To ensure compliance to the CIA in terms of ISO 27k1 the companies need to
- Assess the risks
- Formulate policies
- Implement policies
- Continuous monitoring & Updates
The departments/processes that go through the above mentioned process are both, IT & Non IT Infrastructure of a company, but the audit of ISO 27k1 is mainly focused on the IT Infrastructure of a company.
ISO 27001 Certification:
Being ISO 27001 Certified means, the certification body that you choose for this process (PECB or IRCA), gives you an attested confirmation that your organization is compliant to all the guidelines of ISO 27k1.
Now there are two types of certifications in ISO: Individual / Organization
The process for an Individual certified professional is completely different from that of a Certified Organization, these certified professionals then move on to performing the process of certifying the organization.
Types of ISO certified Professionals
- Lead Auditor
- Lead Implementer
A lead auditor is the one who is responsible for leading the audit team in an organization. He or she prepares the audit plan, delivers meetings and submits audit report at the end of quarter or year. Conducting audits is the main responsibility of a lead auditor and that needs to be done on a daily basis.
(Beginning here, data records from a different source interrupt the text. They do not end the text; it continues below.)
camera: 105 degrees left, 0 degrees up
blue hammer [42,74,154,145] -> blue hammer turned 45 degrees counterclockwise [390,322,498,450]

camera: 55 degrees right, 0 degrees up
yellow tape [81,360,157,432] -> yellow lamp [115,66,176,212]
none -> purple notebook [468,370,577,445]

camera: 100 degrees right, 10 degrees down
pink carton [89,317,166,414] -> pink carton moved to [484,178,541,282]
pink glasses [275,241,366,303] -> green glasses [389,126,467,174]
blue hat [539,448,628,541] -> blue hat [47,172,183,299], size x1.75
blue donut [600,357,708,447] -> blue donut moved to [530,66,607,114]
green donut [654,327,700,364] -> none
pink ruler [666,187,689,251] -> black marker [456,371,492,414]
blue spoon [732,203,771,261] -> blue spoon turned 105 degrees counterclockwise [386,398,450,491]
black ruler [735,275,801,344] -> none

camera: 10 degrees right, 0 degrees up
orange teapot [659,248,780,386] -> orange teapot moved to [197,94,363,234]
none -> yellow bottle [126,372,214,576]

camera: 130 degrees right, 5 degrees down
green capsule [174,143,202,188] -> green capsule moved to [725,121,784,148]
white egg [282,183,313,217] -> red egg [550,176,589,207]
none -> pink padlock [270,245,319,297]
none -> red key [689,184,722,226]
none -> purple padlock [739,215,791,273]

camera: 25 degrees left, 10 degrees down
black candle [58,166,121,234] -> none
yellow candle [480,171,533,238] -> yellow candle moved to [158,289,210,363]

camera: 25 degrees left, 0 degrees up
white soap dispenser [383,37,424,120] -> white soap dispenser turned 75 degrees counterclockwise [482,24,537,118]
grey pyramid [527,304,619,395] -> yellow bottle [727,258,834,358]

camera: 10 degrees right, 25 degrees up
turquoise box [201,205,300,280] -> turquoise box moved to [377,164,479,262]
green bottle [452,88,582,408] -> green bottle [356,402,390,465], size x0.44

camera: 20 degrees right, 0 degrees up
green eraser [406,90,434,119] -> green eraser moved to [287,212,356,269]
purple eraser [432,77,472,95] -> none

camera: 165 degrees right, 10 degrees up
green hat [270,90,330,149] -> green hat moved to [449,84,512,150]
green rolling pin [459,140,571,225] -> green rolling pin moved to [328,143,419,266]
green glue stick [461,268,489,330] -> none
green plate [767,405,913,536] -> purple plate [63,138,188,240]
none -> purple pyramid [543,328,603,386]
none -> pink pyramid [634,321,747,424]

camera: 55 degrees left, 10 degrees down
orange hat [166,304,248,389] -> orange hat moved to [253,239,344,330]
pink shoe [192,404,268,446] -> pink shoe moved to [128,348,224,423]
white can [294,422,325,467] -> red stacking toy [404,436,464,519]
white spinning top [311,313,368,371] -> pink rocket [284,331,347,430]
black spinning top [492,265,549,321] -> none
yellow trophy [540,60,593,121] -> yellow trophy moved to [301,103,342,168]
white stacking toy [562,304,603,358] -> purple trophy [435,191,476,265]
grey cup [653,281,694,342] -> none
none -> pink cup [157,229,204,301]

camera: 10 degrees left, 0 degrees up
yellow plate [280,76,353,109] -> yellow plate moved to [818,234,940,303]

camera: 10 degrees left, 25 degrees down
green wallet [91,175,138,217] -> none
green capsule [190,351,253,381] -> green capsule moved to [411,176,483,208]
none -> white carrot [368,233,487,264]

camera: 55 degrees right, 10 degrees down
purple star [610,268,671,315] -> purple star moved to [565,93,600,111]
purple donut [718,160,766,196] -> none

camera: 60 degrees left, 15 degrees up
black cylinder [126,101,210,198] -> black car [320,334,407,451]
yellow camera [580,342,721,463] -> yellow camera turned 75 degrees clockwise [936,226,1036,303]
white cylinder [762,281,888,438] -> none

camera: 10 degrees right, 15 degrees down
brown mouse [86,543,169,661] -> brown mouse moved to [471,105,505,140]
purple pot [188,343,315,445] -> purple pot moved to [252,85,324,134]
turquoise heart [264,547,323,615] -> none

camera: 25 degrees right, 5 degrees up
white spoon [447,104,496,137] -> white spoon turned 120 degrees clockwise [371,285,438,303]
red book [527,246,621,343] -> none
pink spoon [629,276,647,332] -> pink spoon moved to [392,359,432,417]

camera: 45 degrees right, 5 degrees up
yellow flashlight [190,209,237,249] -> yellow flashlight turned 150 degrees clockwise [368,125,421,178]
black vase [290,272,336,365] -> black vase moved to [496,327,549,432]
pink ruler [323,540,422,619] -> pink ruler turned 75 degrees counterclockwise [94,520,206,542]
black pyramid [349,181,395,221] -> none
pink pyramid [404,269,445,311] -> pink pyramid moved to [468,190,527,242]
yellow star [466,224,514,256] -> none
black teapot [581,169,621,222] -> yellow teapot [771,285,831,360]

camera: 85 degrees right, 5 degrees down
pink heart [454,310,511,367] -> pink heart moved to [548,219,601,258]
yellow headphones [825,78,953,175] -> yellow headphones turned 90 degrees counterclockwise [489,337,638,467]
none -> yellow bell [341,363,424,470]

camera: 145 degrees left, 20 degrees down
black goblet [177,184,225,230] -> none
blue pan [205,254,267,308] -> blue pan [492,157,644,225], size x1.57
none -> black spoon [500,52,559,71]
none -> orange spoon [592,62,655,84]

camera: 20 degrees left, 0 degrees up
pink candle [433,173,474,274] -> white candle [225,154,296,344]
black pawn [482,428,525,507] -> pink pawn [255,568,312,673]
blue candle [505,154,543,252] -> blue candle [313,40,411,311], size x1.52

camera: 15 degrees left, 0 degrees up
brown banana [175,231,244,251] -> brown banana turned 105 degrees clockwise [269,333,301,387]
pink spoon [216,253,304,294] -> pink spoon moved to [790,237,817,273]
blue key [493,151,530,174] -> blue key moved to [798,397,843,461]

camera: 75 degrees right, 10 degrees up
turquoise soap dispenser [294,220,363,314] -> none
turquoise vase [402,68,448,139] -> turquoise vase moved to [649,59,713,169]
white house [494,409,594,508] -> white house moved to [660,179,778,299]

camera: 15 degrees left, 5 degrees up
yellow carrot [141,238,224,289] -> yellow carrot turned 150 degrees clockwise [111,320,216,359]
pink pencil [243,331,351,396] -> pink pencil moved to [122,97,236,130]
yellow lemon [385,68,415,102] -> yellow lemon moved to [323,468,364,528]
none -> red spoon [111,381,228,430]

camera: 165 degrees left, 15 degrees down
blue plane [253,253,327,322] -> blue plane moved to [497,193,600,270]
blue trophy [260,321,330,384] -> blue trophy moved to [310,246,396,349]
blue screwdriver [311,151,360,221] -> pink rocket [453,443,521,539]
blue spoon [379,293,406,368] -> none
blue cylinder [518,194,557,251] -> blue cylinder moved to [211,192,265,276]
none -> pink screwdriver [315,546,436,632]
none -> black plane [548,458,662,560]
A Lead implementer is the one responsible for bringing the Lead auditor plan into action and makes sure all the policies are implemented and properly controlled.
Process of getting certified
According to PECB, the process for getting ISO 27k1 LA/LI certified is nearly not as lengthy for individuals as it is for the organizations.
- Previous experience: minimum 4 years of job experience in IT is crucial, out of which at least 2 years has to be in cyber security.
- Training & Examination: After attending 5 days of training in ISO 27k1 LA/LI, in the course outline guided by the certification body of your choice/requirement, you have to submitted a certain examination fee to the certification body, after which, an invoice in your name along with your exam question papers are prepared & sent to the authorized training center for you to attempt the exam.
- Certification process: After attempting the certification exam, the candidate fills the certification forms in which they put in the required information, In the back-end the certification body verifies the information given by the candidates and if the compliance is there, the certificate is issued.